The internet has opened up many conversations around sex and has given a voice to a new generation who aren’t embarrassed to talk about what they like and don’t like. And, we are moving, although sometimes it feels at a snail’s pace, towards a more equal society for everyone regardless of sexual orientation or gender identity.
Attitudes towards sex toys also seem to have changed – they’re no longer hidden behind blacked out windows down back alleys, and many people now see them for what they are, devices that can add to the pleasure you have, either alone or with a partner or partners.
But all in all we’re still not very good at talking about sex. We only have to look at what young people are taught to see how far off the mark we are. We still don’t have statutory sex and relationships education, despite overwhelming evidence that it is what parents want, what teachers want, and most importantly what young people want.

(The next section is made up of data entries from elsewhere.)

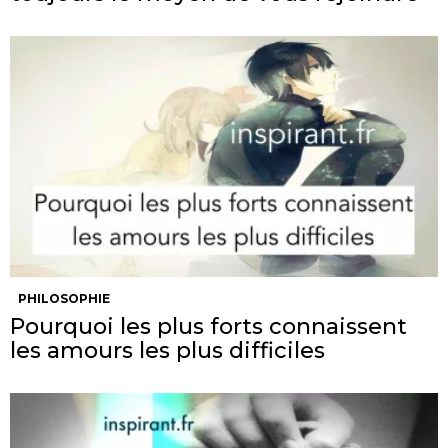
PHILOSOPHIE
Pourquoi les plus forts connaissent
les amours les plus difficiles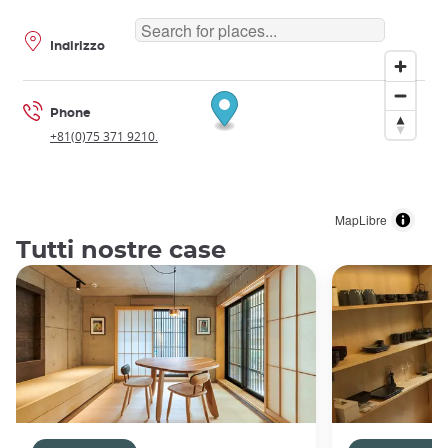
Indirizzo
Phone
+81(0)75 371 9210.
MapLibre
Tutti nostre case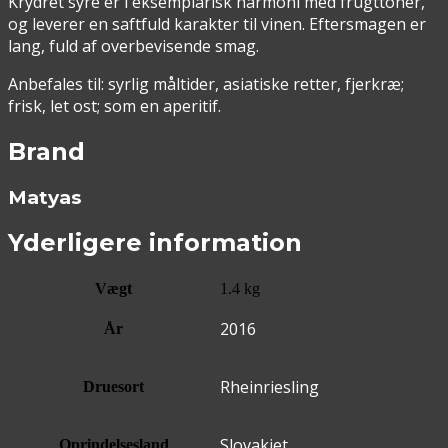
Krydret syre er i eksemplarisk harmoni med frugttoner,
og leverer en saftfuld karakter til vinen. Eftersmagen er
lang, fuld af overbevisende smag.
Anbefales til: syrlig måltider, asiatiske retter, fjerkræ;
frisk, let ost; som en aperitif.
Brand
Matyas
Yderligere information
Vægt
1.4 kg
2016
År
Rheinriesling
Druesort
Slovakiet
Oprindelsesland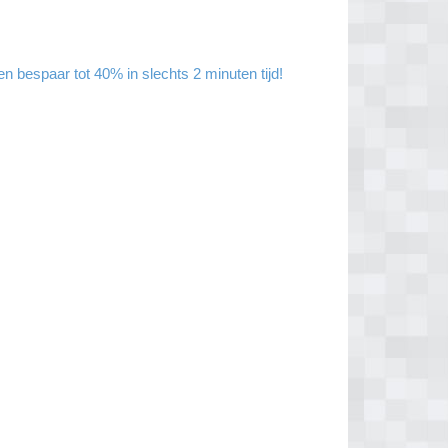
 bespaar tot 40% in slechts 2 minuten tijd!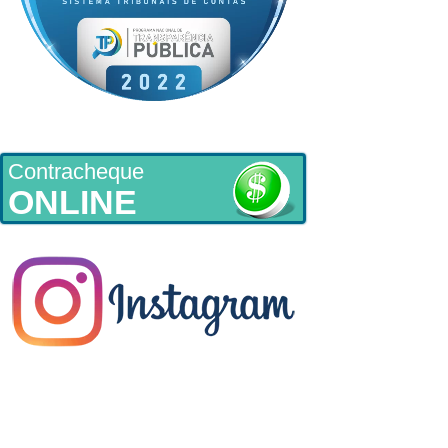
Contracheque
ONLINE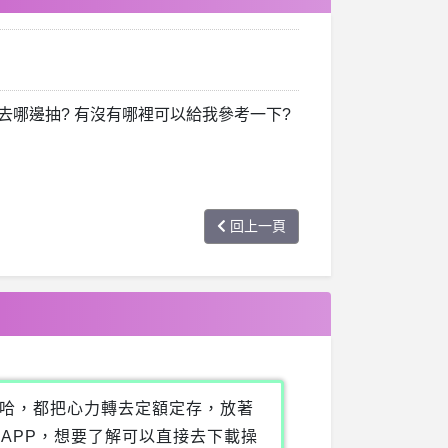
哪邊抽? 有沒有哪裡可以給我參考一下?
回上一頁
哈，都把心力轉去定額定存，放著
APP，想要了解可以直接去下載操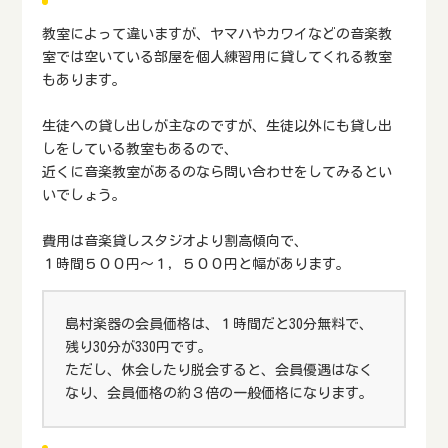
教室によって違いますが、ヤマハやカワイなどの音楽教
室では空いている部屋を個人練習用に貸してくれる教室
もあります。
生徒への貸し出しが主なのですが、生徒以外にも貸し出
しをしている教室もあるので、
近くに音楽教室があるのなら問い合わせをしてみるとい
いでしょう。
費用は音楽貸しスタジオより割高傾向で、
１時間５００円～１，５００円と幅があります。
島村楽器の会員価格は、１時間だと30分無料で、
残り30分が330円です。
ただし、休会したり脱会すると、会員優遇はなく
なり、会員価格の約３倍の一般価格になります。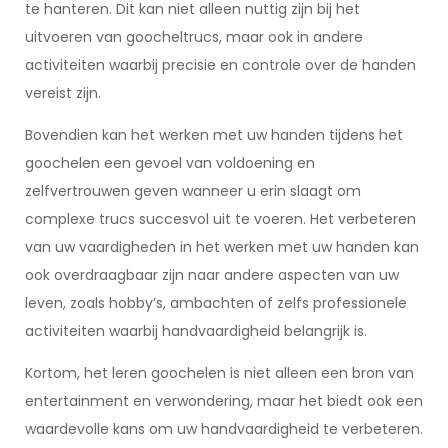
te hanteren. Dit kan niet alleen nuttig zijn bij het
uitvoeren van goocheltrucs, maar ook in andere
activiteiten waarbij precisie en controle over de handen
vereist zijn.
Bovendien kan het werken met uw handen tijdens het
goochelen een gevoel van voldoening en
zelfvertrouwen geven wanneer u erin slaagt om
complexe trucs succesvol uit te voeren. Het verbeteren
van uw vaardigheden in het werken met uw handen kan
ook overdraagbaar zijn naar andere aspecten van uw
leven, zoals hobby’s, ambachten of zelfs professionele
activiteiten waarbij handvaardigheid belangrijk is.
Kortom, het leren goochelen is niet alleen een bron van
entertainment en verwondering, maar het biedt ook een
waardevolle kans om uw handvaardigheid te verbeteren.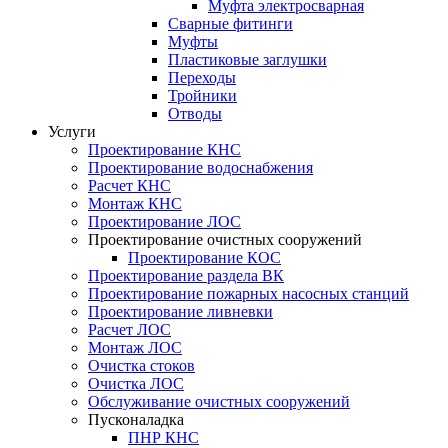
Муфта электросварная
Сварные фитинги
Муфты
Пластиковые заглушки
Переходы
Тройники
Отводы
Услуги
Проектирование КНС
Проектирование водоснабжения
Расчет КНС
Монтаж КНС
Проектирование ЛОС
Проектирование очистных сооружений
Проектирование КОС
Проектирование раздела ВК
Проектирование пожарных насосных станций
Проектирование ливневки
Расчет ЛОС
Монтаж ЛОС
Очистка стоков
Очистка ЛОС
Обслуживание очистных сооружений
Пусконаладка
ПНР КНС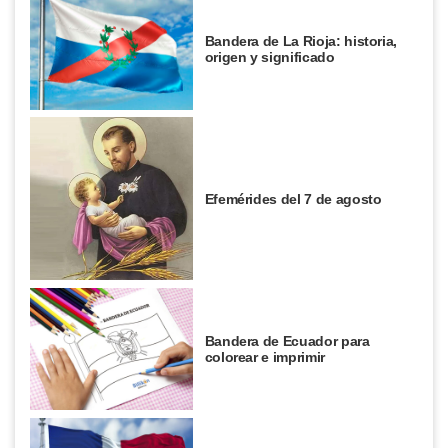
Bandera de La Rioja: historia,
origen y significado
Efemérides del 7 de agosto
Bandera de Ecuador para
colorear e imprimir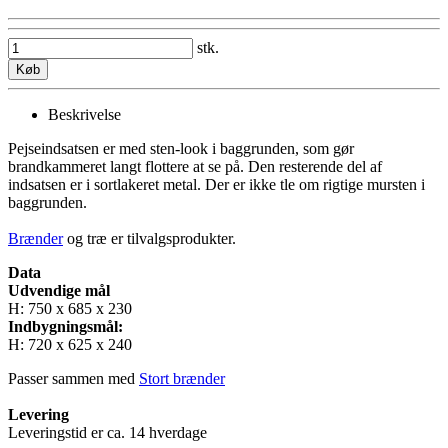
stk.
Køb
Beskrivelse
Pejseindsatsen er med sten-look i baggrunden, som gør
brandkammeret langt flottere at se på. Den resterende del af
indsatsen er i sortlakeret metal. Der er ikke tle om rigtige mursten i
baggrunden.
Brænder
og træ er tilvalgsprodukter.
Data
Udvendige mål
H: 750 x 685 x 230
Indbygningsmål:
H: 720 x 625 x 240
Passer sammen med
Stort brænder
Levering
Leveringstid er ca. 14 hverdage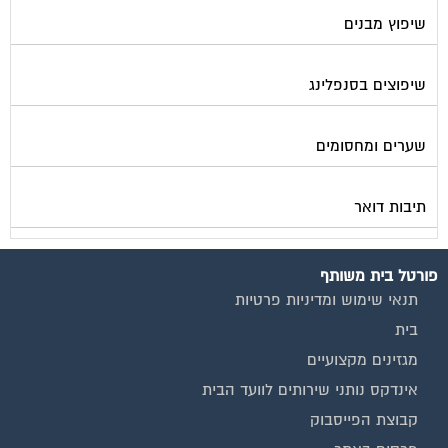
שיפוץ מבנים
שיפוצים בסנפלינג
שערים ומחסומים
תיבות דואר
פורטל בית משותף
תנאי שימוש ומדיניות פרטיות
בית
מגזינים מקצועיים
אינדקס נותני שירותים לוועד הבית
קבוצת הפייסבוק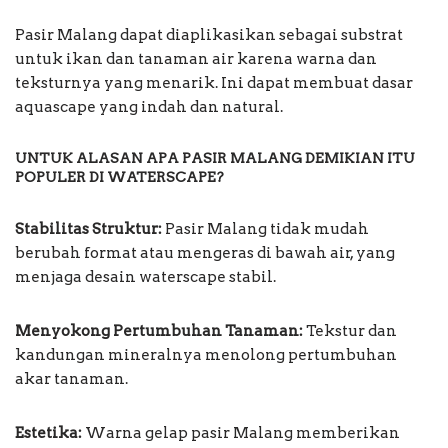
Pasir Malang dapat diaplikasikan sebagai substrat
untuk ikan dan tanaman air karena warna dan
teksturnya yang menarik. Ini dapat membuat dasar
aquascape yang indah dan natural.
UNTUK ALASAN APA PASIR MALANG DEMIKIAN ITU
POPULER DI WATERSCAPE?
Stabilitas Struktur:
Pasir Malang tidak mudah
berubah format atau mengeras di bawah air, yang
menjaga desain waterscape stabil.
Menyokong Pertumbuhan Tanaman:
Tekstur dan
kandungan mineralnya menolong pertumbuhan
akar tanaman.
Estetika:
Warna gelap pasir Malang memberikan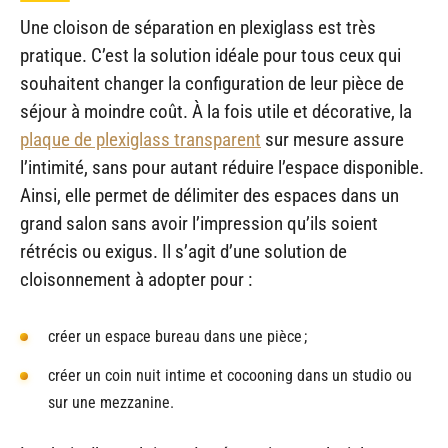
Une cloison de séparation en plexiglass est très
pratique. C’est la solution idéale pour tous ceux qui
souhaitent changer la configuration de leur pièce de
séjour à moindre coût. À la fois utile et décorative, la
plaque de plexiglass transparent
sur mesure assure
l’intimité, sans pour autant réduire l’espace disponible.
Ainsi, elle permet de délimiter des espaces dans un
grand salon sans avoir l’impression qu’ils soient
rétrécis ou exigus. Il s’agit d’une solution de
cloisonnement à adopter pour :
créer un espace bureau dans une pièce ;
créer un coin nuit intime et cocooning dans un studio ou
sur une mezzanine.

Current provision is patchy and pupils who are given the lesson time to explore the idea that most sex happens for reasons of desire, intimacy and pleasure, and not for reproduction, are distinctly in the minority.
Against a backdrop of wanting to tackle this, and really putting sexual pleasure at the heart of our 85th-birthday year, we came up with the idea of FPA Pleasure because it also helps us to achieve our wider charitable aims.
With the vast majority of our income from publication sales, delivering training courses, direct funding for projects, and government funding for producing sexual health information, we don’t expect FPA Pleasure to be one of our major income streams.
We envisage it will account for a tiny percentage initially, but we have an ambition to grow. We want to expand our product range, and particularly welcome feedback from customers on what they would like us to sell.
It’s a tough time for charities, and we are among those that have suffered funding cuts in recent years. But it’s also an exciting time for us to change how we work, and one element of that is thinking more entrepreneurially.
Being able to support, at first in a small way, the wider of work of FPA across the UK through a venture which in itself is supporting people’s sexual health and wellbeing is a win-win situation.